Vorschau auf die 19. Ausgabe

So wird die Architekturbiennale von Venedig

In drei Monaten startet die Architekturbiennale in Venedig. Wie sie aussehen soll, hat jetzt ihr Kurator Carlo Ratti umrissen. Auch das Team vom deutschen Pavillon hat einen Ausblick gegeben

Nur noch ein Vierteljahr liegt die Eröffnung der 19. Architekturbiennale voraus. Das ist traditionell die Zeitspanne, in der sich die Verantwortlichen erstmals eingehender mit ihren Vorstellungen an die Öffentlichkeit wenden. Der inzwischen knapp ein Jahr amtierende Präsident der Biennale-Dachorganisation, Pietrangelo Buttafuoco, ist derzeit auf Reisen, um an ausgewählten Orten seine Gedanken zur Bedeutung der Biennale-Aktivitäten vorzutragen.
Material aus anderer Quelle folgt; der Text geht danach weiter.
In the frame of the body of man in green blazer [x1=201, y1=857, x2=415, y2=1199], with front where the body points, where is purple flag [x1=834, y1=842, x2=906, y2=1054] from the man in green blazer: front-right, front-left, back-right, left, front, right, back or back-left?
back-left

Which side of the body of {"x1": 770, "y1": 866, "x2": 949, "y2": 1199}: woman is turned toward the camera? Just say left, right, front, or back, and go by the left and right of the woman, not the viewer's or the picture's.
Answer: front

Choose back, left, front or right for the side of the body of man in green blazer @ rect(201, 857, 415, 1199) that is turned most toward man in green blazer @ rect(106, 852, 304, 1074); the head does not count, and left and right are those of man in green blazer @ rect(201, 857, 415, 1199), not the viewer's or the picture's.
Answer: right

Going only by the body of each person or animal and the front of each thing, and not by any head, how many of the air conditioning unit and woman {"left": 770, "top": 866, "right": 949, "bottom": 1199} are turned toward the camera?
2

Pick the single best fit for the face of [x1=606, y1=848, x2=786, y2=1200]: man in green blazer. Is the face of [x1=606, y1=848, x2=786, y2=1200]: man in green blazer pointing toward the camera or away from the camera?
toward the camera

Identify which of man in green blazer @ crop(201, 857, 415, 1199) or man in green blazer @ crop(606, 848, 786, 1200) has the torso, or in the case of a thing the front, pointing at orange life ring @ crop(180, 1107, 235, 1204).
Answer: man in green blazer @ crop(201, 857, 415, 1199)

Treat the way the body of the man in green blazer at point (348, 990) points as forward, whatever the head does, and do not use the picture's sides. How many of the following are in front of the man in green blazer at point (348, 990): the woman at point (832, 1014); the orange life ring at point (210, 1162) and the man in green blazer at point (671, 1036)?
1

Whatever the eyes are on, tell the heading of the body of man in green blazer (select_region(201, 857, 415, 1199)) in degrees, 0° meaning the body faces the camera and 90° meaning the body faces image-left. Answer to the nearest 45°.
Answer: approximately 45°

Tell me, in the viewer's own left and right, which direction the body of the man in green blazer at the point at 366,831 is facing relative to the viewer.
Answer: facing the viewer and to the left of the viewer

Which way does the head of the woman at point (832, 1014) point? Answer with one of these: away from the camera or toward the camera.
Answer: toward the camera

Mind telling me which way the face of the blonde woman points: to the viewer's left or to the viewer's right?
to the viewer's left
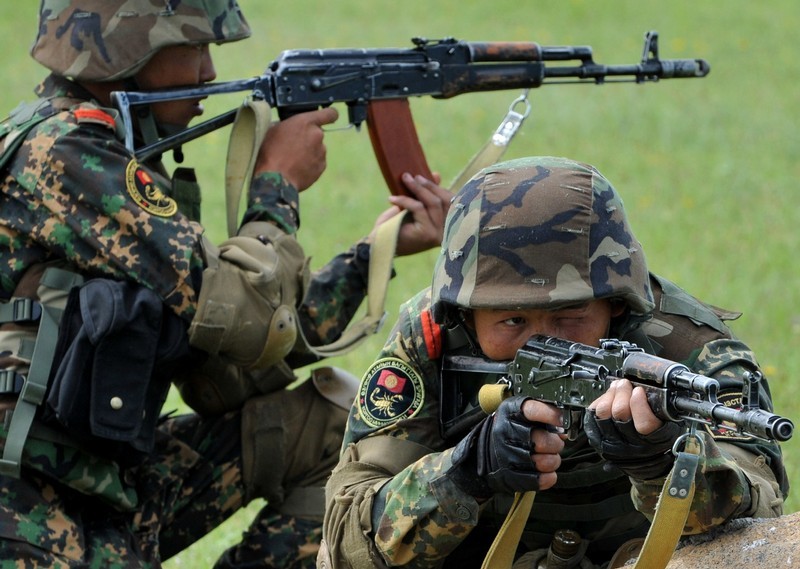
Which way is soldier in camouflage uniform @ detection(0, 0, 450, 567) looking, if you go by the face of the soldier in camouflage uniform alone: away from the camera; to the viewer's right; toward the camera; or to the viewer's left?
to the viewer's right

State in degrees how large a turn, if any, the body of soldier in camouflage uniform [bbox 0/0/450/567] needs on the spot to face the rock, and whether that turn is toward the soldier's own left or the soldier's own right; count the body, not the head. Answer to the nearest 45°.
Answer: approximately 45° to the soldier's own right

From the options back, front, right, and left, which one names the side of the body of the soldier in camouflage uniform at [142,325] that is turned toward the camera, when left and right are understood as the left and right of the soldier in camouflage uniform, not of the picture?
right
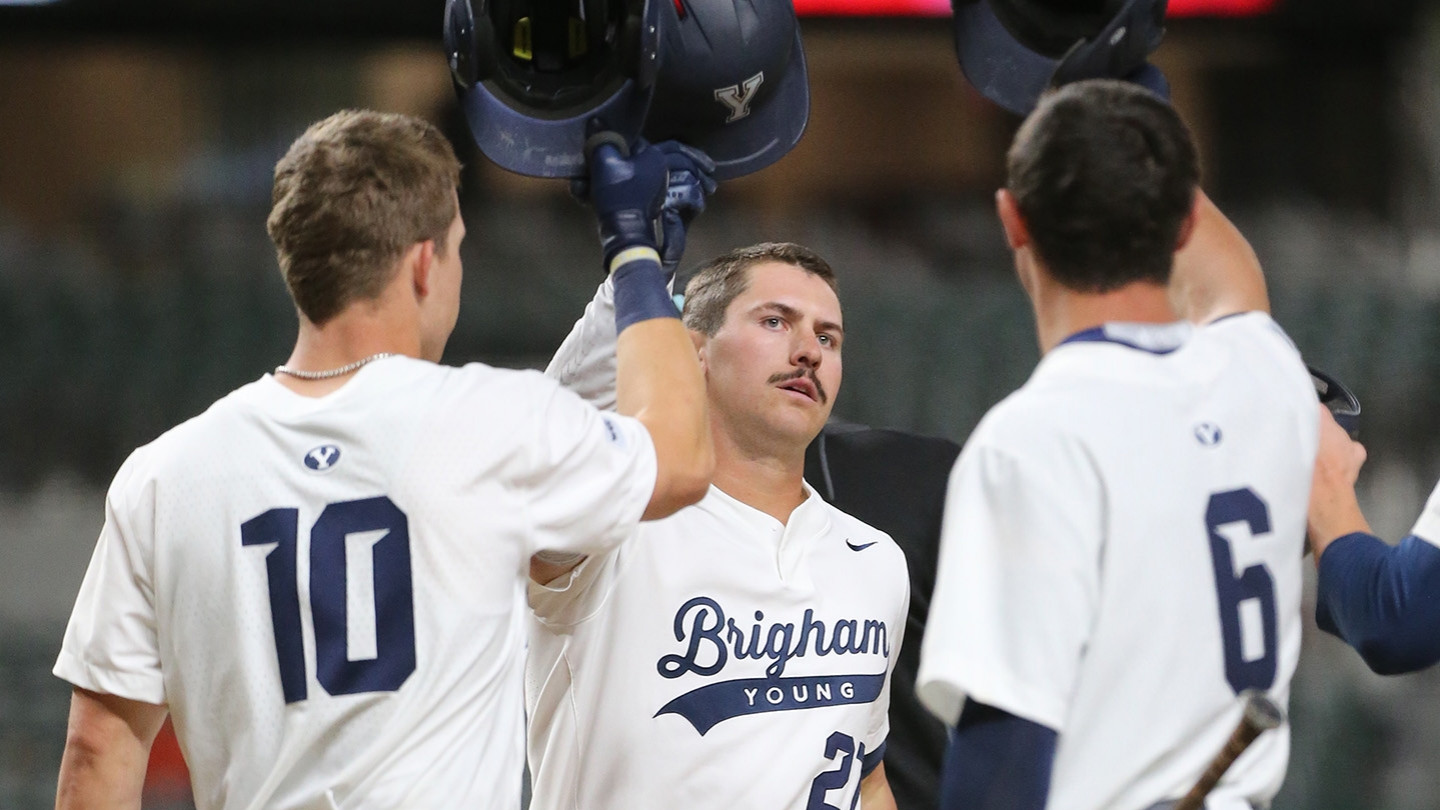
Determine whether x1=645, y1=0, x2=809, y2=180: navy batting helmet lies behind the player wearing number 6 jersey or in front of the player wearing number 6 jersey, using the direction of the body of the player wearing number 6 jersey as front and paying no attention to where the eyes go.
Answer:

Der langjährige Journalist, dessen Berufung durch Ministerpräsidentin Meloni schlimmste Befürchtungen geweckt hatte, zeigt sich dabei als Schöngeist; ihm gehen Begriffe wie bellezza und grandezza, Schönheit und Größe – oder Großartigkeit –, mühelos über die Lippen. Aber was will er damit nur sagen?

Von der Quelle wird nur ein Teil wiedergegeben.